= KUTIPAN TEKS =
________
Pada fase yang sama di Belanda didirikan kantor berita Indonesia (Indonesisch Persbureau). Kisahnya bermula pada saat mana mahasiswa-mahasiswa pribumi asal Sumatra yang tergabung dalam Indische Vereeniging mendirikan gerakan pembangunan untuk Sumatra yang disebut Sumatra Sepakat. Hal itu dimaksudkan untuk mengejar ketertinggalan di Jawa. Komite ini digagas Sorip Tagor Harahap yang diresmikan pada tanggal 1 Januari 1917 di Utrecht. Pengurus inti Sumatra Sepakat ini adalah tiga orang yang dulu direkomendasikan Soetan Casajangan studi ke Belanda yakni Sorip Tagor, Dahlan Abdoellah dan Tan Malaka plus Soetan Goenoeng Moelia. Dewan terdiri dari Sorip Tagor (sebagai ketua); Dahlan Abdoellah, sebagai sekretaris dan Soetan Goenoeng Moelia sebagai bendahara. Tujuan didirikan organisasi ini untuk meningkatkan taraf hidup penduduk di Sumatra, karena tampak ada kepincangan pembangunan antara Jawa dan Sumatra. Mereka yang tergabung dalam himpunan ini menerbitkan majalah yang akan dikirim ke Sumatra dan mengumpulkan berbagai buku yang akan dikirimkan ke perpustakaan di Padang, Fort de Kock, Sibolga, Padang Sidempoean, Medan. Koeta Radja dan di tempat lain di Soematra. Pembentukan majalah ini tidak terpisahkan dengan majalah yang dibentuk yang menjadi organ Indische Vereeningin, Hindia Poetra, yang gagasannya mulai awal tahun 1916 (lihat De Nederlander, 04-02-1916). Pada tahun ini diadakan Kongres Hindia di Belanda yang diketuai oleh HJ van Moork. Diantara delegasi Indishe Vereeining ada tiga orang yang berbicara yakni Sorip Tagor, Dahlan Abdoellah dan Goenawan Mangoenkoesoemo. Dalam kongres ini juga hadir Soewardi Soerjaningrat (redaktur Hindia Poetra). Dalam diskusi yang memanas muncul usulan nama Indier (orang Hindia) menjadi orang Indonesia (Indonesier). Sejak inilah nama Indonesia semakin popular.
________
= DATA YANG DIBERIKAN =

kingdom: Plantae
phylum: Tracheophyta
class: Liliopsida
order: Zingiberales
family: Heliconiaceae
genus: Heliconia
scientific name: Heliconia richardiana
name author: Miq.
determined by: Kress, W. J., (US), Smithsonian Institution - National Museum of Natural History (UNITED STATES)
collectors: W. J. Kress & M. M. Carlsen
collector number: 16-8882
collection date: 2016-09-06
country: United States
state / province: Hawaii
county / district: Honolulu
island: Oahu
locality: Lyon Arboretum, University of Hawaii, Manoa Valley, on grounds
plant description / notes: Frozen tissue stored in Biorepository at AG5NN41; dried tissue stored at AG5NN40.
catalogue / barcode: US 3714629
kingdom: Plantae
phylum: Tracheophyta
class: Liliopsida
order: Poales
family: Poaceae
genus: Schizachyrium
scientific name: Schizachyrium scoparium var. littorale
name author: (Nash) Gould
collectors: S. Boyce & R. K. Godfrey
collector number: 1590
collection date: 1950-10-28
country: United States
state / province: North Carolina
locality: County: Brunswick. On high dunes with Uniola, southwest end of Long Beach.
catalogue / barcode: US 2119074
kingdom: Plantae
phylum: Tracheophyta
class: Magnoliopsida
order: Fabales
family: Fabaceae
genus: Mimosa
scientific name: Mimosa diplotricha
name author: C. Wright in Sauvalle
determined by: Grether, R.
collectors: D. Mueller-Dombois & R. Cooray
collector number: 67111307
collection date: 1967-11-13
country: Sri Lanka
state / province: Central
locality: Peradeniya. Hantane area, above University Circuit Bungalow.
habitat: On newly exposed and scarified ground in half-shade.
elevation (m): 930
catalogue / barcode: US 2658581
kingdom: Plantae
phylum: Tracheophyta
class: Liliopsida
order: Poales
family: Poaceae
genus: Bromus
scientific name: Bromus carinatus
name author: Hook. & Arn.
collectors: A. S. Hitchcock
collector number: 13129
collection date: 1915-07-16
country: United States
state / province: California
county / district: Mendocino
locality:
________
= SOAL =
(a) Berdasarkan kutipan teks, jawablah pertanyaan berikut.
(i) Siapa yang menggagas Sumatra Sepakat?
(ii) Kapan dan di kota mana komite itu diresmikan?
(iii) Siapa yang mengetuai Kongres Hindia di Belanda?
(b) Tentukan apakah setiap pernyataan di bawah ini sesuai dengan kutipan teks.
(i) Soetan Goenoeng Moelia menjabat sebagai bendahara Sumatra Sepakat.
(ii) Soewardi Soerjaningrat termasuk salah satu dari tiga pembicara delegasi Indische Vereeniging.
(iii) Buku-buku yang dikumpulkan akan dikirim ke perpustakaan di Medan.

= JAWABAN SOAL =
(a)
(i) Sorip Tagor Harahap.
(ii) Pada tanggal 1 Januari 1917 di Utrecht.
(iii) HJ van Moork.

(b)
(i) Ya: "Soetan Goenoeng Moelia sebagai bendahara".
(ii) Tidak: "Diantara delegasi Indishe Vereeining ada tiga orang yang berbicara yakni Sorip Tagor, Dahlan Abdoellah dan Goenawan Mangoenkoesoemo".
(iii) Ya: "mengumpulkan berbagai buku yang akan dikirimkan ke perpustakaan di Padang, Fort de Kock, Sibolga, Padang Sidempoean, Medan".